Commenting on this insight of the Rule, Pope Benedict XVI sounded a note of alarm regarding the situation of the Church in our own day. He said: “Man’s ‘doing’ almost led to forgetting God’s presence. In this kind of situation, it becomes ever clearer that the Church’s existence lives from the proper celebration of the liturgy and that the church is in danger when the primacy of God no longer appears in the liturgy and, therefore, in life…the true renewal of the liturgy is the fundamental condition for the renewal of the Church” (Benedict XIV, 11 July 2015, Preface to the Russian edition of volume one of his Opera Omnia).
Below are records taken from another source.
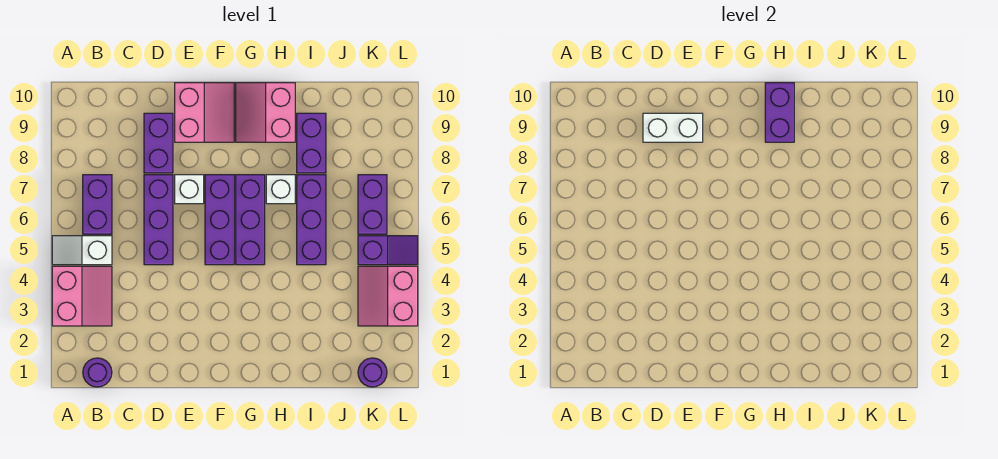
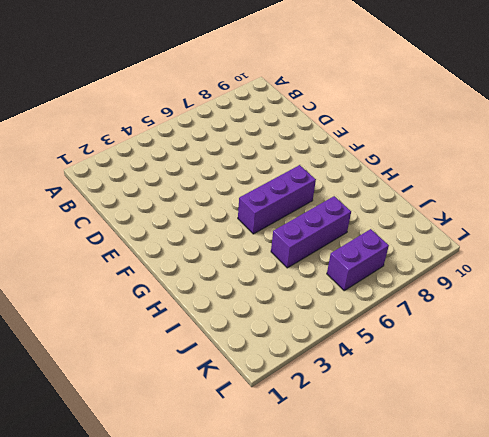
none -> pink 2x2 slope [52,266,112,326]
none -> white 1x2 slope [52,236,112,265]
none -> purple 1x1 round brick [83,358,112,387]

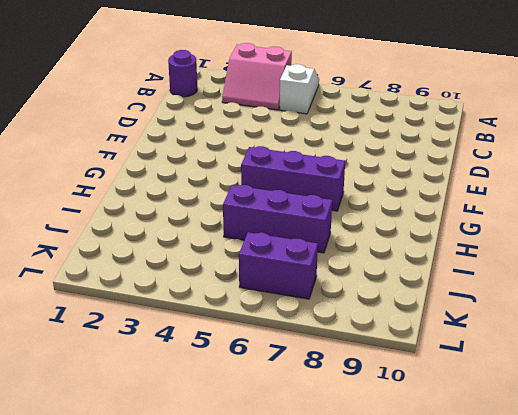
none -> purple 1x2 brick [83,175,112,234]
none -> purple 1x3 brick [144,175,173,265]
none -> purple 1x2 brick [144,113,173,173]

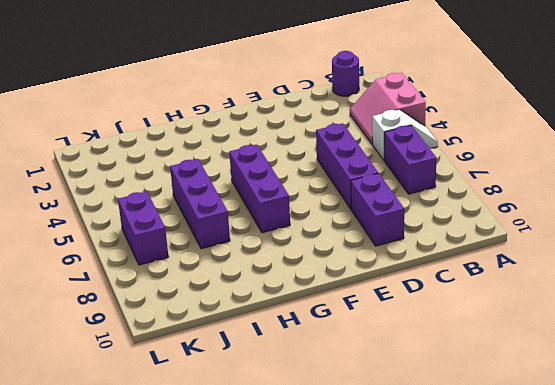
none -> white 1x1 brick [175,175,204,204]
none -> pink 2x2 slope [175,83,234,142]
none -> purple 1x3 brick [205,175,234,265]

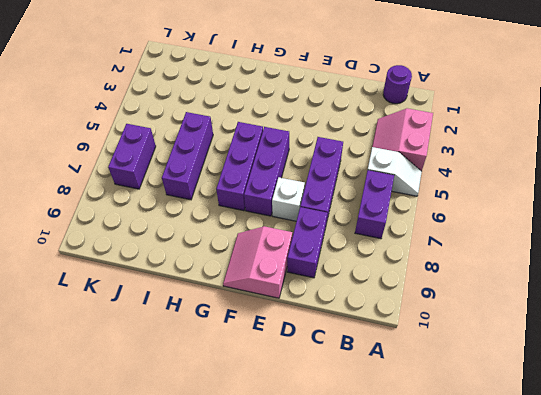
none -> pink 2x2 slope [236,83,295,142]
none -> white 1x1 brick [266,175,295,204]
none -> purple 1x2 brick [297,113,326,173]

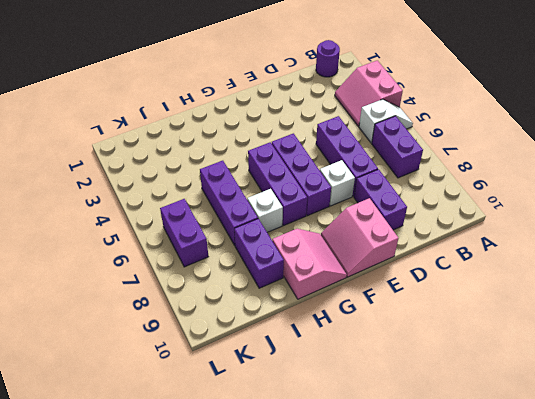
none -> purple 1x1 round brick [358,358,387,387]
none -> pink 2x2 slope [358,266,418,326]
none -> purple 1x2 slope [358,236,418,265]

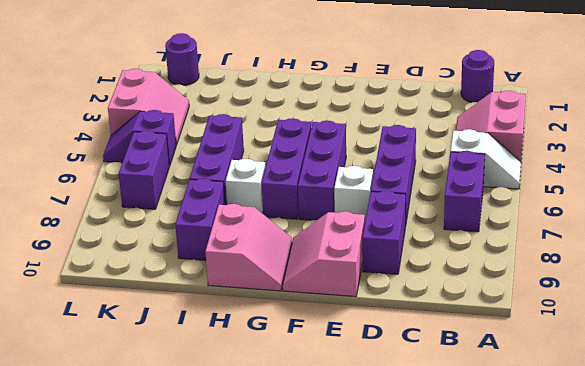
none -> white 1x2 brick [643,113,703,142]
none -> purple 1x2 brick [765,83,794,142]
Your attention to the primacy of God, the primacy of the celebration of the Church’s liturgy, is of central importance: not just for your own personal sanctification, or even for the sanctification of your bother monks. But, indeed, the rest of us are relying on it so that our Church can be renewed and enlivened.
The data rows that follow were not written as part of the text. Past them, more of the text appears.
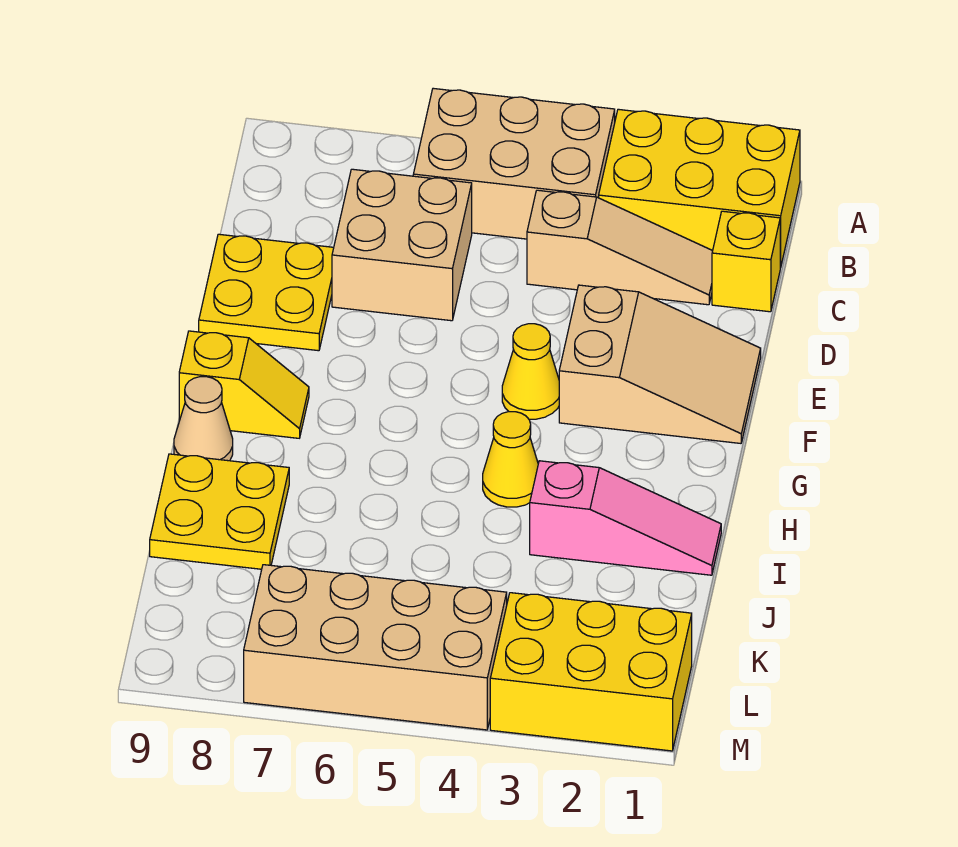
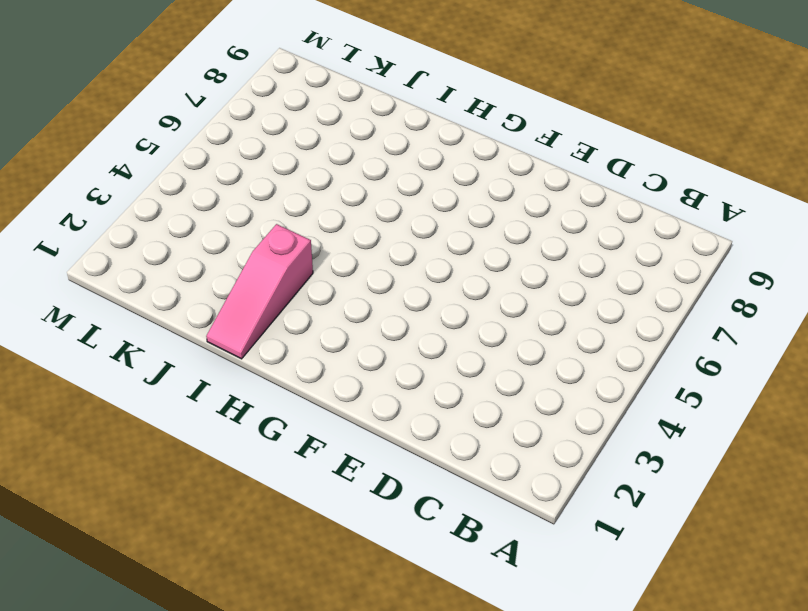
none -> yellow 2x3 brick [599,109,800,268]
none -> tan 2x3 brick [413,88,615,239]
none -> yellow 1x1 brick [712,211,780,312]

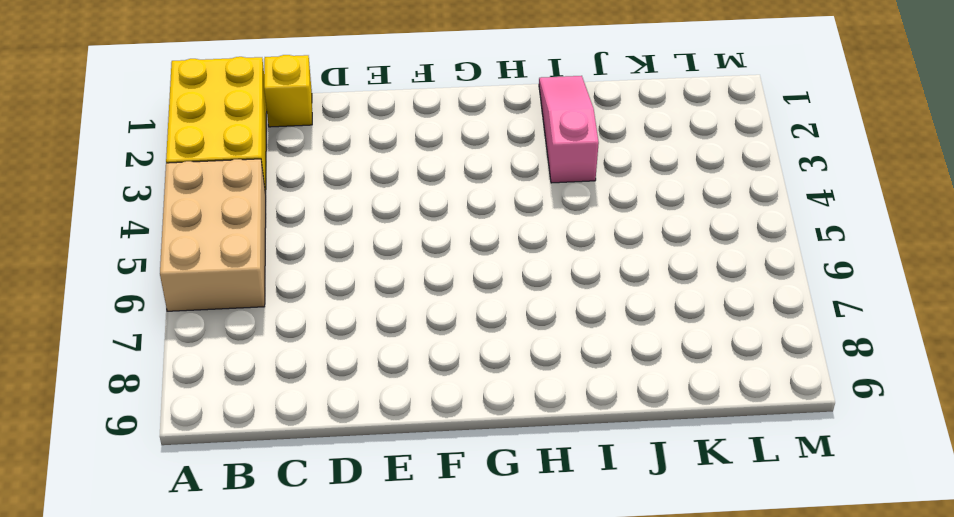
none -> tan 1x3 slope [527,190,712,305]
none -> tan 2x2 brick [332,169,472,321]
none -> yellow 2x2 plate [199,234,334,351]

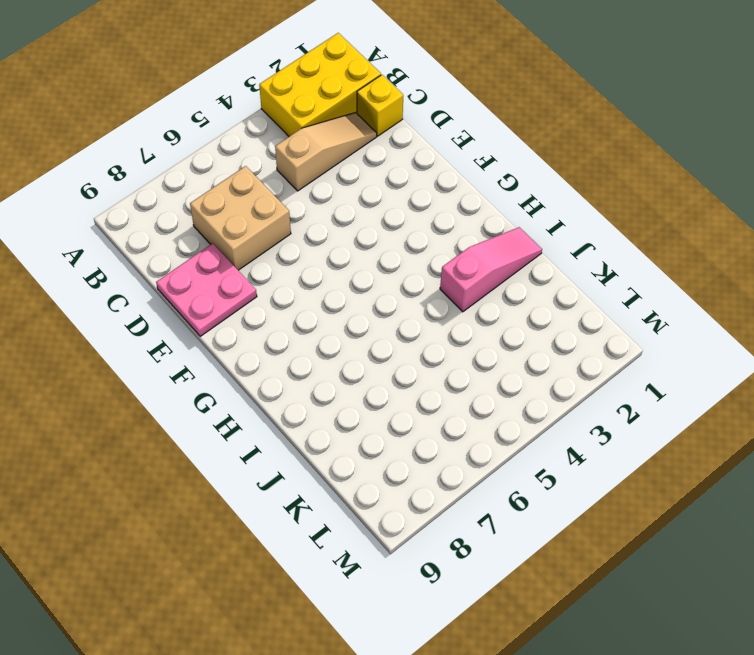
pink 2x2 plate [156,243,257,336] -> yellow 2x2 plate [199,234,334,351]
none -> tan 2x3 brick [413,88,615,239]
none -> tan 2x3 slope [559,285,761,443]
none -> yellow 1x1 cone [502,324,559,419]

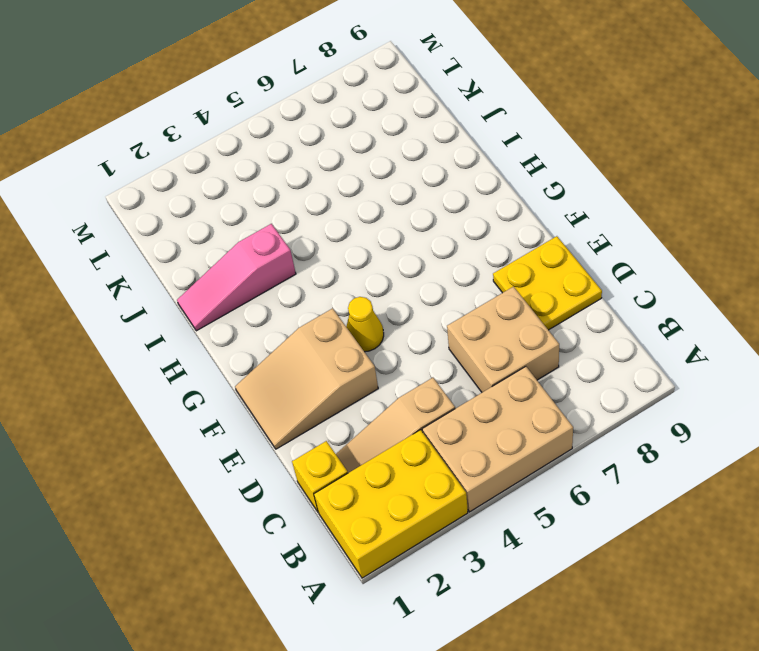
none -> yellow 1x2 slope [179,331,309,438]
none -> yellow 1x1 cone [483,412,538,507]
none -> tan 1x1 cone [174,377,233,461]

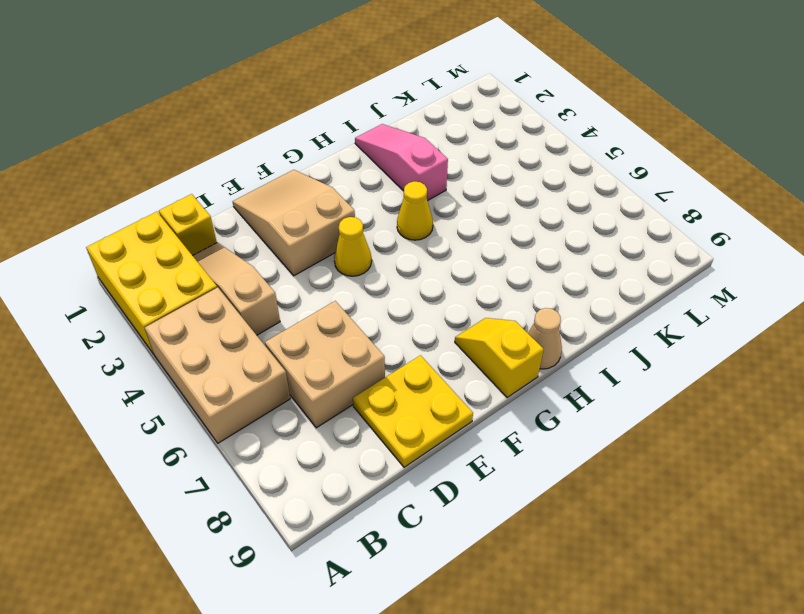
none -> yellow 2x2 plate [150,454,289,569]
none -> yellow 2x3 brick [490,593,692,751]
none -> tan 2x4 brick [244,565,507,730]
Monastic life is like a stained glass window. When one enters the edifice of obedience, stability, and monastic conversion of life, what is revealed is a brilliant intricacy of light and color as the glory of Almighty God is directed and refracted in the Church through this privileged form of religious consecration. The image that emerges in that window is the refulgence of Divine Life to which, in God’s mercy, we have been called in Christ. And how is that Divine Life to be described, to be enfleshed in our own life and in our own day? Well, according to the wisdom of the Rule, the Divine Life is reflected in the very monastic life you are ordained to serve:
“Let monks, therefore, practice zeal with most fervent love: that is, let them in honor anticipate one another; let them bear most patiently one another’s infirmities, whether of body or of character; let them endeavor to surpass one another in the practice of mutual obedience; let no one seek that which he accounts useful for himself, but rather what is profitable to another; let them practice fraternal charity with a chaste love; let them fear God; let them love their Abbot with a sincere and humble affection; let them prefer nothing whatever to Christ; and may Christ bring us all alike to life everlasting. Amen (RB: 72).”